To study the effects of chitosan gel and blending chiston/gelatin film on preventing peritoneal adhesion in rats.
SD rats were randomly divided into 2 groups, group A treated with chitosan gel and group B with blending chiston/gelatin film. In group A, rats were randomly subdivided into 3 subgroups as groups A1, A2 and A3, and different methods were used to induce peritoneal adhesions at the dead end of vermiform process in each group as follows: Group A1 with trauma, A2 with talc powder and A3 with ligation of blood vessel. In each subgroup, rats were redivided into control group and experimental group whose treated vermiform processes were respectively coated with chitosan gel and normal saline immediately after the adhesion-induced treatments. In group B, all the rats received traumatic adhesion-induced treatments and then were randomly divided into 4 groups (groups B1, B2, B3, B4). Group B1 served as control group and were coated with normal saline in the vermiform processes immediately after the treatments, and groups B2, B3 and B4 with 100% chitosan film, chitosan film containing 10% gelatin and chiston film containing 50% gelatin, respectively. At 2 and 4 wk after the above treatments, half of the rats in each terminal group were belly opened, and the peritoneal adhesive situation was graded and histopathological changes were examined.

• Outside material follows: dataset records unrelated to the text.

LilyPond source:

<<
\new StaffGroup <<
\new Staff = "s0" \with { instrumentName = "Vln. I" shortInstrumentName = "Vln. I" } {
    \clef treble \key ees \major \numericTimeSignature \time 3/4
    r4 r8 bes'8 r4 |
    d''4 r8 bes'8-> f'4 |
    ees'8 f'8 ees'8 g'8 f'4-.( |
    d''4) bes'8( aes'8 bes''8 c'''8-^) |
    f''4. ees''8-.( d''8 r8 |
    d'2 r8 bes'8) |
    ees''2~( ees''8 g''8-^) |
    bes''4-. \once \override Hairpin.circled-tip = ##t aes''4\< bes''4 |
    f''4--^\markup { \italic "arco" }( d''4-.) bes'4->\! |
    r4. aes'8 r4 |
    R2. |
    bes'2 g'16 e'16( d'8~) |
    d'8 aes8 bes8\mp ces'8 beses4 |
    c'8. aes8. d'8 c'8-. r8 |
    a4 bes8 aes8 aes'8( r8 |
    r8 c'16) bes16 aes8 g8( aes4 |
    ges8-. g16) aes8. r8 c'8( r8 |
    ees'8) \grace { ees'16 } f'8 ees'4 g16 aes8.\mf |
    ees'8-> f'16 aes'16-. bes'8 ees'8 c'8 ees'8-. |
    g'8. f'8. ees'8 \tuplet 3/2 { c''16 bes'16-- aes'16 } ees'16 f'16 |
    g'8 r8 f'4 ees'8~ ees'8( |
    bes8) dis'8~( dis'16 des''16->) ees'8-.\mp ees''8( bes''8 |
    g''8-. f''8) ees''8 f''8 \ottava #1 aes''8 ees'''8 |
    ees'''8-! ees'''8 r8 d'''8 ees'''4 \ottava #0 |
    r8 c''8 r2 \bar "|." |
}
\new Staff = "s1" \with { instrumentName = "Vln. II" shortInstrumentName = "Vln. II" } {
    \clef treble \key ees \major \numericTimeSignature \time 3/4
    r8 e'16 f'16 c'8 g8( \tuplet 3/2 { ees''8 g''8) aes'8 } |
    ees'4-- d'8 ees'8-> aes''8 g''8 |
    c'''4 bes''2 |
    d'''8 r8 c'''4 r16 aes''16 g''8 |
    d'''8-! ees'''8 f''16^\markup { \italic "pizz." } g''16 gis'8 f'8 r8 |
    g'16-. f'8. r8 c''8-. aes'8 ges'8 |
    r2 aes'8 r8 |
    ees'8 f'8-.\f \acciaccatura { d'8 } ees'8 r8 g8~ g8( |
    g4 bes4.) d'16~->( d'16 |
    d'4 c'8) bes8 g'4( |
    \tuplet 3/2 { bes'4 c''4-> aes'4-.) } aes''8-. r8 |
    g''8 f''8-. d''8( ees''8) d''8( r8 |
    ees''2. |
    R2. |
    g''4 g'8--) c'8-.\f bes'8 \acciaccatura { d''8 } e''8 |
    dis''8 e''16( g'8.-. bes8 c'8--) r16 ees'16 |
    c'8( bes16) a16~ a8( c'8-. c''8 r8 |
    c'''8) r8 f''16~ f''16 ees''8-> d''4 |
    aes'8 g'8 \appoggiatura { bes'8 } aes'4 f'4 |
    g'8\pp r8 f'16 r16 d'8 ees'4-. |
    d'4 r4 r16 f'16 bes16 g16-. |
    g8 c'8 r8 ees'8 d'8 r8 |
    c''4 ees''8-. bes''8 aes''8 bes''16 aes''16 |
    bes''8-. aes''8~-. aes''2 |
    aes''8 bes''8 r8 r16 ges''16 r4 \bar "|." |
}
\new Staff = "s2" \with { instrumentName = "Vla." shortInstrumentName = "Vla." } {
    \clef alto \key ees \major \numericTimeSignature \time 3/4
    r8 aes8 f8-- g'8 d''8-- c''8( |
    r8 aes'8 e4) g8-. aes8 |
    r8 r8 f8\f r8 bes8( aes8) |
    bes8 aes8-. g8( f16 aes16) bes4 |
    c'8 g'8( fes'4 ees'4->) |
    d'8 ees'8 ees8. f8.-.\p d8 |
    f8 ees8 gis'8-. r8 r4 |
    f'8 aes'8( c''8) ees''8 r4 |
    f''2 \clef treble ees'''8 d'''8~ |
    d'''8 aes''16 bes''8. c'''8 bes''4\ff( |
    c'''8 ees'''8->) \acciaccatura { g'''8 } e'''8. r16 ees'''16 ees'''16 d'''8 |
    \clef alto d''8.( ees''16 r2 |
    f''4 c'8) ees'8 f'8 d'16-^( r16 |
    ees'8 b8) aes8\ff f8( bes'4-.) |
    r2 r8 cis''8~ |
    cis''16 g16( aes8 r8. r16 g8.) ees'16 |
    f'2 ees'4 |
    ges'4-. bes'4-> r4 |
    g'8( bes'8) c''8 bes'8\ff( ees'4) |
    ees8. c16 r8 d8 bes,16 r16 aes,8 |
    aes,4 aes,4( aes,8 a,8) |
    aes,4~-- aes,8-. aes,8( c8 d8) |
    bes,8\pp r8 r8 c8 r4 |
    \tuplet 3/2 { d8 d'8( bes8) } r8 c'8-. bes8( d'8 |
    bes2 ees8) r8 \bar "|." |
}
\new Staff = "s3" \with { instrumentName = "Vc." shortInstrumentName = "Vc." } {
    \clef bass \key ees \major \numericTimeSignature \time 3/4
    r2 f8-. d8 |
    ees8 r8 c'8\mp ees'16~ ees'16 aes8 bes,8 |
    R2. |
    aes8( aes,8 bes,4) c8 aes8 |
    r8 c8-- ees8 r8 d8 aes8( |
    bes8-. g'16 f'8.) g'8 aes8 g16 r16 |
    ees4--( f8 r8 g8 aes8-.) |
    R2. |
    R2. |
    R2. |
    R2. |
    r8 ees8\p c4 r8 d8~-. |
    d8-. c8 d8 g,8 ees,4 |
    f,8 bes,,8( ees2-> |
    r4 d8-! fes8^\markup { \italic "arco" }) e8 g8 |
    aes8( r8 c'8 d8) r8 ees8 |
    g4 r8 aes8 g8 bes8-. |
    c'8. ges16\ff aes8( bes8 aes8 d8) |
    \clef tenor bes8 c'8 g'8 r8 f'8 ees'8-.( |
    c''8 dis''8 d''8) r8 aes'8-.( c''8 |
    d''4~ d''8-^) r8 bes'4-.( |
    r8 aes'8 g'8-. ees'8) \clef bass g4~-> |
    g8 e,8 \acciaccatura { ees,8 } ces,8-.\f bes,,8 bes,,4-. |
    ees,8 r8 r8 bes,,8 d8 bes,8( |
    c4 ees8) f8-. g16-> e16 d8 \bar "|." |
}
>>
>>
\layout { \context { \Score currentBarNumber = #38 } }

(1) In group A, regarding peritoneal adhesion situation: At both 2 and 4 wk after the treatments, for groups A1 and A3, the adhesive grades of experimental groups were significantly lower than those of the control group (2 wk: H = 4.305, P < 0.05 for A1, H = 6.743, P < 0.01 for A3; 4 wk: H = 4.459, P < 0.05 for A1, H = 4.493, P < 0.05 for A3). However, of group A2, there was no significant difference between the experimental and control groups (2 wk: H = 0.147, P > 0.05; 4 wk: H = 1.240, P > 0.05). Regarding pathological changes: In groups A1 and A3, the main pathological change was fibroplasia. In group A2, the main changes were massive foreign-body giant cell reaction and granuloma formation with fibroplasia of different degrees. (2) In group B, regarding degradation of film: With increase of the blended gelatin concentration, degrading speed of the film accelerated significantly. Regarding peritoneal adhesion situation: At both 2 and 4 wk after the treatments, the adhesive grades of B1 were the lowest among the four subgroups of B (2 wk: H = 29.679, P < 0.05; 4 wk: H = 18.791, P < 0.05). At 2 wk after the treatments, the grades of group B2 were significantly lower than that of groups B3 and B4 (H = 4.025, P < 0.05 for B2 vs B3; H = 4.361, P < 0.05 for B2 vs B4). At 4 wk, there were no significant differences of the grades between groups B2, B3 and B4. Regarding pathological changes: Inflammatory cell infiltration and fibroplastic proliferation were observed in the local treated serous membranes, which was the mildest in group B1. Slight foreign-body giant cell reactions were also found in groups B2, B3, and B4.
(1) Chitosan gel has preventive effect on traumatic or ischemic peritoneal adhesion, but no obvious effect on foreign body-induced peritoneal adhesion. (2) Chitosan film may exacerbate the peritoneal adhesion. Blending with gelatin to chitosan film can accelerate the degradation of the film, but can simultaneously facilitate the formation of peritoneal adhesion.
研究壳聚糖凝胶及壳聚糖/明胶混合膜对大鼠腹腔粘连的预防作用。
将SD大鼠随机分为2组,A组用壳聚糖凝胶处理,B组用壳聚糖/明胶混合膜处理。A组大鼠再随机分为3个亚组,即A1、A2和A3组,每组在盲肠末端采用不同方法诱导腹腔粘连,具体如下:A1组采用创伤法,A2组采用滑石粉法,A3组采用血管结扎法。每个亚组再分为对照组和实验组,诱导粘连处理后,分别立即在处理的盲肠上涂抹壳聚糖凝胶和生理盐水。B组所有大鼠均接受创伤性粘连诱导处理,然后随机分为4组(B1、B2、B3、B4组)。B1组作为对照组,处理后立即在盲肠上涂抹生理盐水,B2、B3和B4组分别涂抹100%壳聚糖膜、含10%明胶的壳聚糖膜和含50%明胶的壳聚糖膜。上述处理后2周和4周,每组半数大鼠剖腹,对腹腔粘连情况进行分级,并检查组织病理学变化。
(1)A组,腹腔粘连情况:处理后2周和4周,A1和A3组实验组粘连分级均显著低于对照组(2周:A1组H = 4.305,P < 0.05;A3组H = 6.743,P < 0.01;4周:A1组H = 4.459,P < 0.05;A3组H = 4.493,P < 0.05)。然而,A2组实验组与对照组之间无显著差异(2周:H = 0.147,P > 0.05;4周:H = 1.240,P > 0.05)。组织病理学变化:A1和A3组主要病理变化为纤维组织增生。A2组主要变化为大量异物巨细胞反应和肉芽肿形成,并伴有不同程度的纤维组织增生。(2)B组,膜的降解情况:随着混合明胶浓度的增加,膜的降解速度显著加快。腹腔粘连情况:处理后2周和4周,B1组粘连分级在B组的4个亚组中最低(2周:H = 29.679,P < 0.05;四、周:H = 18.791,P < 0.05)。处理后2周,B2组分级显著低于B3和B4组(B2与B3比较:H = 4.025,P < 0.05;B2与B4比较:H = 4.361,P < 0.05)。4周时,B2、B3和B4组分级无显著差异。组织病理学变化:局部处理的浆膜可见炎性细胞浸润和纤维组织增生,B1组最轻微。B2、B3和B4组也有轻微的异物巨细胞反应。
(1)壳聚糖凝胶对创伤性或缺血性腹腔粘连有预防作用,但对异物性腹腔粘连无明显作用。(2)壳聚糖膜可能会加重腹腔粘连。壳聚糖膜与明胶混合可加速膜的降解,但同时也会促进腹腔粘连的形成。